Kerr Lake /kɑr/ (officially John H. Kerr Reservoir, also known as Bugg's Island Lake[1]) is a reservoir along the border of the U.S. states of North Carolina and Virginia. It is impounded by the John H. Kerr Dam, constructed between 1947 and 1952 to produce electricity and to provide flood control. Kerr Lake is owned by the US Army Corps of Engineers, and is the largest reservoir in Virginia. It is located in parts of Vance, Granville, and Warren counties in North Carolina, and Mecklenburg, Charlotte, and Halifax counties in Virginia. At its maximum capacity, it is one of the largest reservoirs in the Southeastern United States, covering approximately 50,000 acres (200 km2) and bordered by over 850 miles (1,370 km) of shoreline. The lake is named for Congressman John H. Kerr of North Carolina, who supported the original creation of the lake.

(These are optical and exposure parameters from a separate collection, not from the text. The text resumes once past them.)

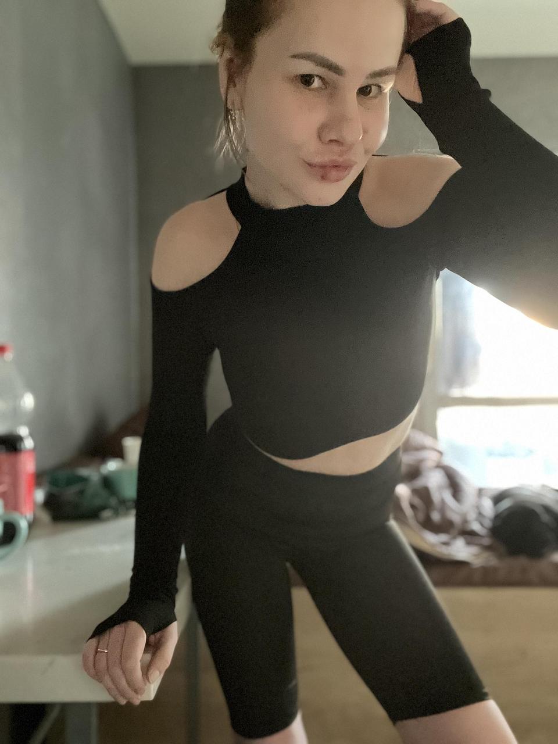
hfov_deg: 46.8
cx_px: 279
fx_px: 645
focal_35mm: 30
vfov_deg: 60.0
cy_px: 372
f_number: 2.2
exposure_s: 1/15
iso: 1000
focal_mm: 2.71
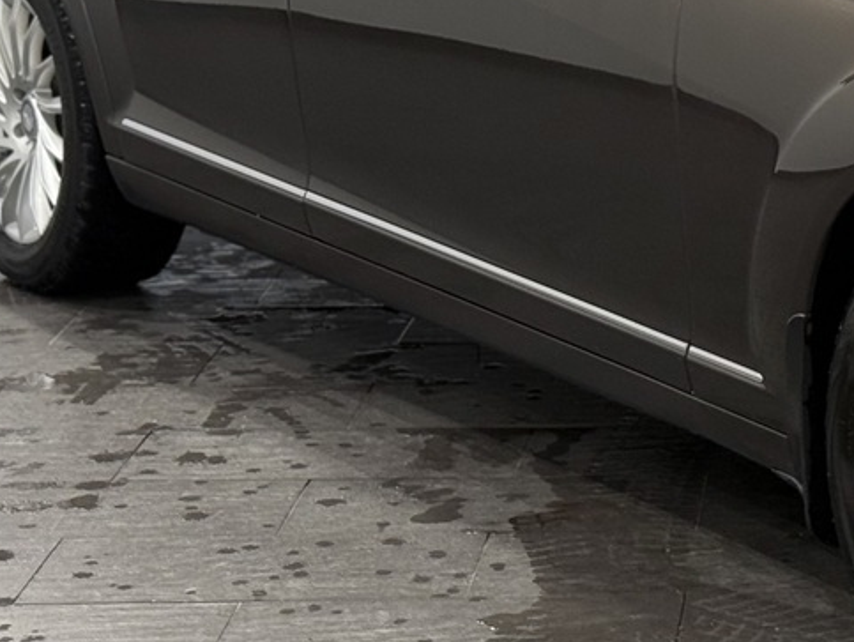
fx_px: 3531
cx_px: 1105
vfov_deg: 10.3
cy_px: 83
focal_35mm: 143
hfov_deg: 13.3
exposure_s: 1/100
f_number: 1.78
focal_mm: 6.76
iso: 80
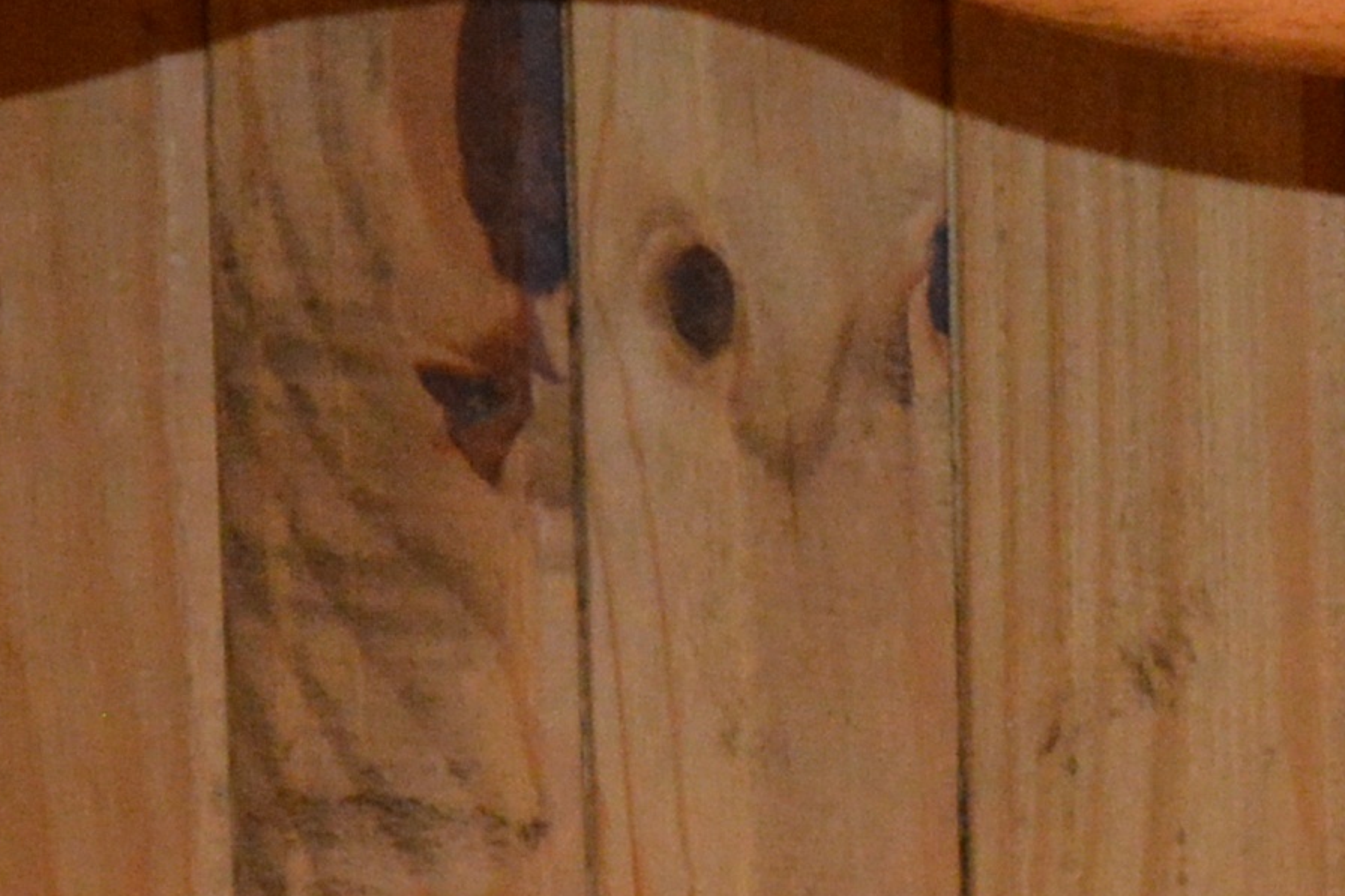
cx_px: 1525
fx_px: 8255
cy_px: 0
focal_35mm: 221
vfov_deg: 6.2
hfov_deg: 9.2
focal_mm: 22
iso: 2200
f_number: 3.5
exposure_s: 1/60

The lake is an impoundment of the Roanoke River (also called the Staunton River in Virginia). The Dan River and several smaller creeks also feed the lake. The lake is upstream of Lake Gaston. Just downstream from the John H. Kerr Dam, and visible from the viewing platform below the dam at Tailrace Park, lies Buggs Island, named for Samuel Bugg, an early settler. North Carolinians know this body of water as Kerr Lake, while Virginians know it as Buggs Island Lake or Buggs Island Reservoir.[citation needed]

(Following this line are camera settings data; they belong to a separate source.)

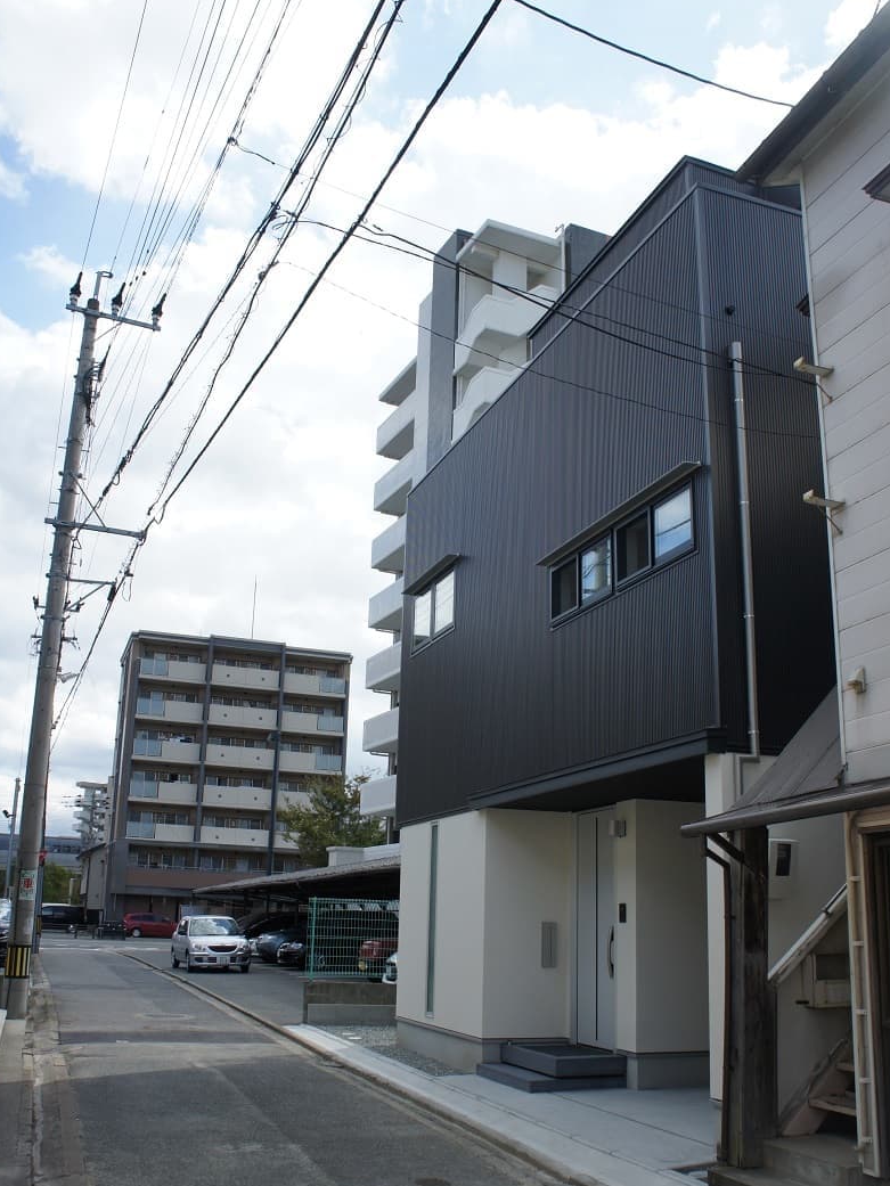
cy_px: 638
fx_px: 1081
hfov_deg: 44.7
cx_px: 443
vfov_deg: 57.4
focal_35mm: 32
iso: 200
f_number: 8
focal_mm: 19
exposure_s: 1/320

The large lake is widely popular with both North Carolinians and Virginians for fishing and recreational purposes. For fishing, the lake has an abundance of large-mouth bass, striped bass (the only certified lake in Virginia to have a naturally reproducing population), crappie, catfish and bluegill. Camping is also a popular activity, with many campsites (run by the Army Corps of Engineers, North Carolina State Parks and Virginia State Parks) lining the shore including Kimball Point, North Bend Park, County Line, Hibernia, and others. Campsites for both tents and RVs are available. Jet-skiing and water-tubing occur often on the lake. Recreational motor boating and sailing also occur on the lake, with three privately operated marinas available: Steele Creek and Satterwhite Point in North Carolina, and Clarksville in Virginia. These marinas have rental slips for sail and motor boats, with additional amenities including fuel docks, marina stores, and some organized yacht clubs. The Carolina Sailing Club stages monthly regattas for several one-design sailing classes from April through October.